If you refer to the Himalaya Guide, you see that a CPU module is contained in its own metal box, and it contains up to 2 CPUs, memory slots, logic, PCB, regualtors, HSF, and server switching interconnect. That unit is what costs $10K or more. But, there are many costly components in there besides the CPU chip itself. We are supposed to be arguing the CPU chip revenue portion of the server revenue number. That is the money paid to the component supplier, not what the customer pays the OEM. These two are highly independent and the OEM receives the large majority of it before and after the component suppliers are paid. For proof merely look at what Compaq charges for 4 256MB ECC SDRAM DIMMs, $11,000. Go to Pricewatch, and you see that the cost charged to a DIY is $220 from a reputable supplier like Micron. Now I think that may contain other hardware, but it is not worth $10,780 more or 50 times the component price. Given the same markup, a $23,000 CPU module has a CPU worth $460. But even standard modules are charged 4x the DIY cost by Compaq, DELL, and IBM.
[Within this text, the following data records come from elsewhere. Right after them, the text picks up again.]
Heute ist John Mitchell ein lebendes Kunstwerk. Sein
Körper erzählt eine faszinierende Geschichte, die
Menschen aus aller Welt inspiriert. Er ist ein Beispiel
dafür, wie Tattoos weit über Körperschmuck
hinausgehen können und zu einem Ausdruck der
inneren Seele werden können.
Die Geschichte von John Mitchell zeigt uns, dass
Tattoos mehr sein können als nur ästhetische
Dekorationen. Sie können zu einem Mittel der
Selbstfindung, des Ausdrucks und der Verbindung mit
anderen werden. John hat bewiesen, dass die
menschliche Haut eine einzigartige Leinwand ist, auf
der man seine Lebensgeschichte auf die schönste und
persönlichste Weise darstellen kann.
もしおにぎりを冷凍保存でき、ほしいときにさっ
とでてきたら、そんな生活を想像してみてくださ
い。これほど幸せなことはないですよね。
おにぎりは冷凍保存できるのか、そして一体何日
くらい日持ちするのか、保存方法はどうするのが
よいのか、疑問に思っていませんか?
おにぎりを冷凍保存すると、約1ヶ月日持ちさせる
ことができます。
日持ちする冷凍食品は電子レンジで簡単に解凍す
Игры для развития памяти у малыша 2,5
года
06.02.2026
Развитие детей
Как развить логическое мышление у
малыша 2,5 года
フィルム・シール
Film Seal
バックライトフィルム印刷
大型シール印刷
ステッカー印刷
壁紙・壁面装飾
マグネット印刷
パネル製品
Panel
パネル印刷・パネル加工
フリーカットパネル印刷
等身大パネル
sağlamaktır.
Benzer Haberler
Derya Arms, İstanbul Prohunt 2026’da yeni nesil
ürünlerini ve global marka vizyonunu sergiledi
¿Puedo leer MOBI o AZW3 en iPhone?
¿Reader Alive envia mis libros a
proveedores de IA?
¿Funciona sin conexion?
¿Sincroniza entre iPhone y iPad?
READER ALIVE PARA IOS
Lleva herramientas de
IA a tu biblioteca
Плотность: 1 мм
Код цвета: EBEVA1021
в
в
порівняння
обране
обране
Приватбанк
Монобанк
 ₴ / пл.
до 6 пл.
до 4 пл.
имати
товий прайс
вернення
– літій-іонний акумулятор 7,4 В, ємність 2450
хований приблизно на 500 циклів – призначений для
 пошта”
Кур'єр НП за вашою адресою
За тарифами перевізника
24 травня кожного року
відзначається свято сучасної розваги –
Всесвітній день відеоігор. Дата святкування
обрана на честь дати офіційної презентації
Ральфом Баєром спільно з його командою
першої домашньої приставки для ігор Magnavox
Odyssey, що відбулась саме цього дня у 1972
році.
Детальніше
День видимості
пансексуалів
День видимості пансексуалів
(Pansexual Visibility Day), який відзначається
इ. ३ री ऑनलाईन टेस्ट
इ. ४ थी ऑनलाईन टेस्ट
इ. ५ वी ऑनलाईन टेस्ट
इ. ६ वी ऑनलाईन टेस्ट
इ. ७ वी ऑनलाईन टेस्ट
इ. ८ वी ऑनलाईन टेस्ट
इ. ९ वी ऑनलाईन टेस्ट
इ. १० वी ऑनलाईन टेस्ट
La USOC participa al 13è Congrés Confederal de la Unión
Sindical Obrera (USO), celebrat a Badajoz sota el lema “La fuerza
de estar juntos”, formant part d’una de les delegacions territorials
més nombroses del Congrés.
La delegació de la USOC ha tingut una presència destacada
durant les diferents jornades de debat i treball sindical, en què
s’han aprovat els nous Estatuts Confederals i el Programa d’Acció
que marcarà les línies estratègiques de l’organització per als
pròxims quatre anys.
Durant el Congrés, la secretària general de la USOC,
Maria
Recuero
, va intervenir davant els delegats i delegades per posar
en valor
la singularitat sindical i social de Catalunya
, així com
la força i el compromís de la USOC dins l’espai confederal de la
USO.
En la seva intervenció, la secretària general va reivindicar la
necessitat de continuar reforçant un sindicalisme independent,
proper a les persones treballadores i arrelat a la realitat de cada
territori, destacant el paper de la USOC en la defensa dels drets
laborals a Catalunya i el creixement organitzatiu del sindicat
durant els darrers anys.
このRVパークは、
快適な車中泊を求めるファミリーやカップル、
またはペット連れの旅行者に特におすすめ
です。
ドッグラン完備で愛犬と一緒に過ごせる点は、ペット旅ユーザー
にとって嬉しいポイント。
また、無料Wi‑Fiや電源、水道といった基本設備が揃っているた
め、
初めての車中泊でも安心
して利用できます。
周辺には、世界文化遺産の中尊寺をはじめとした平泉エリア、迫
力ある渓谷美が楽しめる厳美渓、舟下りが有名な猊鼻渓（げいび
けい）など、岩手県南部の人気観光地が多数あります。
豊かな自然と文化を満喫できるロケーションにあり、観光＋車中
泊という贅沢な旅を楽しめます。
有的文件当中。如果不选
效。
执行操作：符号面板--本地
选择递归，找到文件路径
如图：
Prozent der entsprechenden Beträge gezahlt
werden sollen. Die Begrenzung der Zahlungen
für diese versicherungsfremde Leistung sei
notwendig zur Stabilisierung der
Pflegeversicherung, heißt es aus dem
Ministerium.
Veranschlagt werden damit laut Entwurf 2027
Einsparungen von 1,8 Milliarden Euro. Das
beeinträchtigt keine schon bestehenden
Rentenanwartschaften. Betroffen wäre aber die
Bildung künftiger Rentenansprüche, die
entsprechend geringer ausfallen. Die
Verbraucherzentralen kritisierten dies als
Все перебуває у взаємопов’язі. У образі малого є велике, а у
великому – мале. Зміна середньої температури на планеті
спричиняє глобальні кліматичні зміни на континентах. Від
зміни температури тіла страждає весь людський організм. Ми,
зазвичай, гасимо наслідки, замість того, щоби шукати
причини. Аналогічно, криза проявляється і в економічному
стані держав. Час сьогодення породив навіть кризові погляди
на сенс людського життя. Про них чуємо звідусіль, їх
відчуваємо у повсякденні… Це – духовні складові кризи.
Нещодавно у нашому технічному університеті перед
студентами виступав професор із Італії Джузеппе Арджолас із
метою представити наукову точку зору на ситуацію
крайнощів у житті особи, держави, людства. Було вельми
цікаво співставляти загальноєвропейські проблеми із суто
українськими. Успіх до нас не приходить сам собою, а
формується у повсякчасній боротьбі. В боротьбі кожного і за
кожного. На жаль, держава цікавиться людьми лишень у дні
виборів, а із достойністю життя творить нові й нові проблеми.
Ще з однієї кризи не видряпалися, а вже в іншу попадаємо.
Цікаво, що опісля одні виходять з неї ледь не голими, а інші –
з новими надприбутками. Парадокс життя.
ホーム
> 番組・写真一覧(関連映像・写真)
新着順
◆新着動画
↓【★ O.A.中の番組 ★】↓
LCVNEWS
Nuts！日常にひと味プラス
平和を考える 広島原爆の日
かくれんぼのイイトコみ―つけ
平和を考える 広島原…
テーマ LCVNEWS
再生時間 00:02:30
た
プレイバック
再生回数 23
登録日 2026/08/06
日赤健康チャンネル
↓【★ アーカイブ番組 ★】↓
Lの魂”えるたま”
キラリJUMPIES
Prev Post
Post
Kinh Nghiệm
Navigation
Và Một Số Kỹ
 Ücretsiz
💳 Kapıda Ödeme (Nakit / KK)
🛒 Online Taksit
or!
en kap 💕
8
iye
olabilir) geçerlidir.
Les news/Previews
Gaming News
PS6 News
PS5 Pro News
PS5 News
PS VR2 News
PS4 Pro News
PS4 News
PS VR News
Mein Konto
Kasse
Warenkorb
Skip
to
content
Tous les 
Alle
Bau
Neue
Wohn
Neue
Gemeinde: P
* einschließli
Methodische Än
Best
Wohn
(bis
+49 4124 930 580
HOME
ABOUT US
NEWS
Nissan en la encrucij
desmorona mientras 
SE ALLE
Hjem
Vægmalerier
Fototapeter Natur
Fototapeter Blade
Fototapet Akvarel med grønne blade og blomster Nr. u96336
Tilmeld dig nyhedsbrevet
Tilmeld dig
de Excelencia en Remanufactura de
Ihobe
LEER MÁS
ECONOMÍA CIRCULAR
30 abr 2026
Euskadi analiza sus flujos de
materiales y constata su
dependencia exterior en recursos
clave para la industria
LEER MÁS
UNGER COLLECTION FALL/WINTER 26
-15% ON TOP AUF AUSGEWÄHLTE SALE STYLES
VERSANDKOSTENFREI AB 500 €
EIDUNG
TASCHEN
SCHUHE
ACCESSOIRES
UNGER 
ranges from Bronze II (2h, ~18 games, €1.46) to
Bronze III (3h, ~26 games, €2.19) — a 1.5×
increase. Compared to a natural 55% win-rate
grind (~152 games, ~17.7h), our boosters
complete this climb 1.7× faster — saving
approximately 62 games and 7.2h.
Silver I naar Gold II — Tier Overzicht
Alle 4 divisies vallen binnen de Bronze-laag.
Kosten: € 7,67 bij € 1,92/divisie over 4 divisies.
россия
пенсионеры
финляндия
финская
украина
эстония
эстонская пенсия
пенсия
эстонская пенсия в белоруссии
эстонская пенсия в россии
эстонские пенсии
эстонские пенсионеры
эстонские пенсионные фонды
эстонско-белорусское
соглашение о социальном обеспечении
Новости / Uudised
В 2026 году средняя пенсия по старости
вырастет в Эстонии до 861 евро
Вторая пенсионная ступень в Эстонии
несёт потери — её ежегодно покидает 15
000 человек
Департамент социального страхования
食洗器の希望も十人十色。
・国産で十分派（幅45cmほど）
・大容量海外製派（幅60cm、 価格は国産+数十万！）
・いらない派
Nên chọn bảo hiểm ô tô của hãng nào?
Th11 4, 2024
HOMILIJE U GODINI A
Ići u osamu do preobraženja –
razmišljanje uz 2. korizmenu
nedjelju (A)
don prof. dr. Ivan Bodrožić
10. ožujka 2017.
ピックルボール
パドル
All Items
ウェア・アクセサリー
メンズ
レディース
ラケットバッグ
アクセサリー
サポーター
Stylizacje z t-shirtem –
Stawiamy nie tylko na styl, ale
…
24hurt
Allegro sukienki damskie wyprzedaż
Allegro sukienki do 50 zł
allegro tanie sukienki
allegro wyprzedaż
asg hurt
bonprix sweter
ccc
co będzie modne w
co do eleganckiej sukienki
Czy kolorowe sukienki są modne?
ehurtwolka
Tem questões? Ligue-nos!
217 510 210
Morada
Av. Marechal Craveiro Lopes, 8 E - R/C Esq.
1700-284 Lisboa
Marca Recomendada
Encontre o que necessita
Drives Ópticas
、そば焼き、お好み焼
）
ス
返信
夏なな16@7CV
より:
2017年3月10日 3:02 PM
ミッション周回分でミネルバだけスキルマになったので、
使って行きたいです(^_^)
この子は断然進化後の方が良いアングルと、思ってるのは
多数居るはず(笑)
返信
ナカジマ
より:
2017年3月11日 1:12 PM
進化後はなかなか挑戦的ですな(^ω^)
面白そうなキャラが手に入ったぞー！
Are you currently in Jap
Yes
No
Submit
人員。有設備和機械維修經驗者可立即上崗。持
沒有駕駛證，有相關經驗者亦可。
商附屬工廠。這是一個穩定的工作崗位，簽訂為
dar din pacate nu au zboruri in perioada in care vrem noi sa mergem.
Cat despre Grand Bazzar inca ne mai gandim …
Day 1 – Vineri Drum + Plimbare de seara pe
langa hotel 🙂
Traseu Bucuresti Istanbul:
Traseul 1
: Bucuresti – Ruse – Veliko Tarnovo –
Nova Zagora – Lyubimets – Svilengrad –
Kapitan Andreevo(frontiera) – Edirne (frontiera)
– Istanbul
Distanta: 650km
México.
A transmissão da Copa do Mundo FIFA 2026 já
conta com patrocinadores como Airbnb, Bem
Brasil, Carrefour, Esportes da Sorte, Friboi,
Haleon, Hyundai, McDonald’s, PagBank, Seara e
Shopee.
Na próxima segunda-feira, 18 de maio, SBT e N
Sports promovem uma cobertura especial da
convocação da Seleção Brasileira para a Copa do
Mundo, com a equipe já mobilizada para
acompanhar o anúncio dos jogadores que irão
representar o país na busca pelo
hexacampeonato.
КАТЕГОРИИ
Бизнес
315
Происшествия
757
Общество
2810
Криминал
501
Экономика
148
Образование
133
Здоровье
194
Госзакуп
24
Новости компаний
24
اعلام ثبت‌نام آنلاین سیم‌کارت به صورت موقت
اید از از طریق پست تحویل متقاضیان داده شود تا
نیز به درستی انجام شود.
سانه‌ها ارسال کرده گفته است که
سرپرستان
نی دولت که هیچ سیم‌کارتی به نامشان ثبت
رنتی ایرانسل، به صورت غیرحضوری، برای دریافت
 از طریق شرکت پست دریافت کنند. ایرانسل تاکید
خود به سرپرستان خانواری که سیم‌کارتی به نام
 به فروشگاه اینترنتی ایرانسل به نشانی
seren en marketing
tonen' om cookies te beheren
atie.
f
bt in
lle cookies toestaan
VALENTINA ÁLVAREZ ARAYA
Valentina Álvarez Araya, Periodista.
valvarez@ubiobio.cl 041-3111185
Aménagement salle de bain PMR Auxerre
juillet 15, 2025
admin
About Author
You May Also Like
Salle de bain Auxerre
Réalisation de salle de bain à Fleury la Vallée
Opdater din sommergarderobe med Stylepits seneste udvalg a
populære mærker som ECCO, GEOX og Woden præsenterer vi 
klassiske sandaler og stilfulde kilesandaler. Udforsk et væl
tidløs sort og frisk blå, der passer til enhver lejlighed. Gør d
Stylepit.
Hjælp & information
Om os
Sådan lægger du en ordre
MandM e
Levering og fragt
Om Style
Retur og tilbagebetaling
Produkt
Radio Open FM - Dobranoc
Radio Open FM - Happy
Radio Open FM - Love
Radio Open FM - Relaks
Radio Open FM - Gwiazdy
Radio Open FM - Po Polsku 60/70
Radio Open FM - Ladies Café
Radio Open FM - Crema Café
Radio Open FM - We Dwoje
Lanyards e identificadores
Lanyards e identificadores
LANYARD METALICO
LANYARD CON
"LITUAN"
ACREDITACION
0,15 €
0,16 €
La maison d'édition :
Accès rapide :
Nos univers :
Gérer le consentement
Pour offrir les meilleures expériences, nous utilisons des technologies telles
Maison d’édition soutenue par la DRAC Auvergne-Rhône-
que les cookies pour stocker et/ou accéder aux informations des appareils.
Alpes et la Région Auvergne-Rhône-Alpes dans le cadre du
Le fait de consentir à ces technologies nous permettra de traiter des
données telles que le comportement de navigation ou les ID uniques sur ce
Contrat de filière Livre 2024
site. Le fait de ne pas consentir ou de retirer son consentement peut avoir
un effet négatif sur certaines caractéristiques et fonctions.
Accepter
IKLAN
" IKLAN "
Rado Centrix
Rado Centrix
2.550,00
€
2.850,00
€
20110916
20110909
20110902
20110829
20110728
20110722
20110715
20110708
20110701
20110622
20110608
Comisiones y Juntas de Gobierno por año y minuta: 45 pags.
Given the above, better than 90% of the servers are simple 1 or 2 CPU filled servers. Most of these are indistinguishable from normal high end PCs in either standard PC case types or (1, 2, or 4)U rack mount cases. Perhaps the server revenue figures overlap the commercial PC revenue figures. A commercial PC could be in both categories. Most web servers are commercial PCs where a small CPU like a Celeron, with a large amount of memory, normal amopunt of disk and one or more NICs. At this level, CPU chips are a larger figure, but they are already counted as revenues for Intel (or AMD) based PCs. So a good deal of server CPU chips are already in PC revenue.

I will grant that much more information from the IDC is necessary to argue this further, because the OEMs do charge like I was arguing and not like you were. They also add in far more peripherals than Tony thinks into a server purchase. Perhaps it is the mistaken impression that high end servers are configured and charged like everyday PCs, and that is clearly not the case.